The research firm believes that ServiceNow’s moat came from “a combination of its platform architecture, deep enterprise integration, high switching costs, a strong brand, and vertical specialization."
ServiceNow (NOW) stock received a bullish recommendation from a Wall Street firm, with the end-to-end intelligent workflow, automation platform solutions company also making the cut for addition to the firm’s “Best-of-Breed Bison initiative.”
The addition to the list was reportedly due to the Santa Clara, California-based meeting of 10 of the 12 criteria required to qualify for this designation.
According to investing.com, DA Davidson believes ServiceNow’s moat came from “a combination of its platform architecture, deep enterprise integration, high switching costs, a strong brand, and vertical specialization."
The research firm expects the company to expand its market share beyond its traditional IT service management market due to its “best-in-breed” platform and artificial intelligence (AI) capabilities.
ServiceNow is “in the early stages of disrupting the CRM market which is undergoing a once in a generation shift due to AI,” analysts at the firm said.
DA Davidson analyst initiated coverage of the ServiceNow stock with a ‘Buy’ rating with a $1,150 price target, implying over 15% upside potential.
In late April, the company announced better-than-expected quarterly results, riding on tailwinds from the AI boom. A month earlier, it announced an agreement to acquire Mountain View, California-based agentic AI assistant provider Moveworks, for $2.85 billion in cash and stock.

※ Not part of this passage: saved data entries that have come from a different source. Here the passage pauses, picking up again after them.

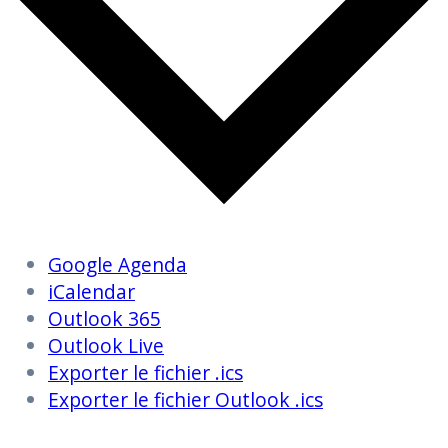
Google Agenda
iCalendar
Outlook 365
Outlook Live
Exporter le fichier .ics
Exporter le fichier Outlook .ics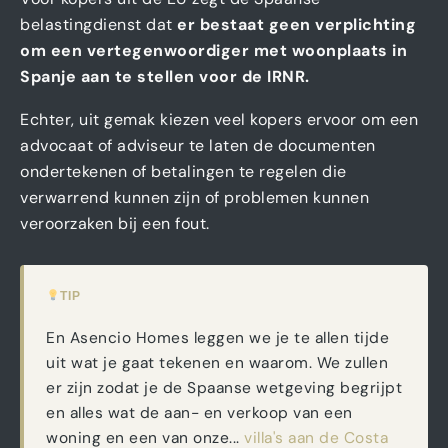
belastingdienst dat
er bestaat geen verplichting
om een vertegenwoordiger met woonplaats in
Spanje aan te stellen voor de IRNR.
Echter, uit gemak kiezen veel kopers ervoor om een
advocaat of adviseur te laten de documenten
ondertekenen of betalingen te regelen die
verwarrend kunnen zijn of problemen kunnen
veroorzaken bij een fout.
TIP
En Asencio Homes leggen we je te allen tijde
uit wat je gaat tekenen en waarom. We zullen
er zijn zodat je de Spaanse wetgeving begrijpt
en alles wat de aan- en verkoop van een
woning en een van onze...
villa's aan de Costa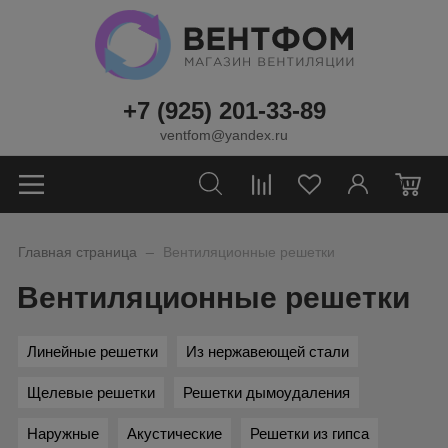
+7 (925) 201-33-89
ventfom@yandex.ru
0
_
Главная страница
Вентиляционные решетки
Вентиляционные решетки
Линейные решетки
Из нержавеющей стали
Щелевые решетки
Решетки дымоудаления
Наружные
Акустические
Решетки из гипса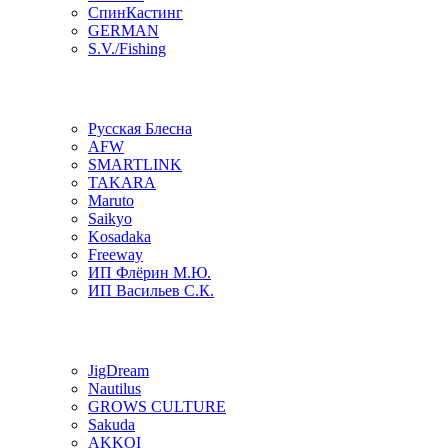
СпинКастинг
GERMAN
S.V./Fishing
Русская Блесна
AFW
SMARTLINK
TAKARA
Maruto
Saikyo
Kosadaka
Freeway
ИП Флёрин М.Ю.
ИП Васильев С.К.
JigDream
Nautilus
GROWS CULTURE
Sakuda
AKKOI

On Stocktwits, retail sentiment toward the stock was ‘bullish’ (60/100) by early Wednesday, with the message volume at ‘high’ levels.

One bullish watcher hoped the stock would pull back from the $1,000 level so that they can accumulate more shares.
Another watcher said they bought more shares and flagged $1,250 as the next stop. “They are killing it in the AI-enabled digital workflow space!” they said.
ServiceNow stock is down over 6% year-to-date, underperforming the broader market.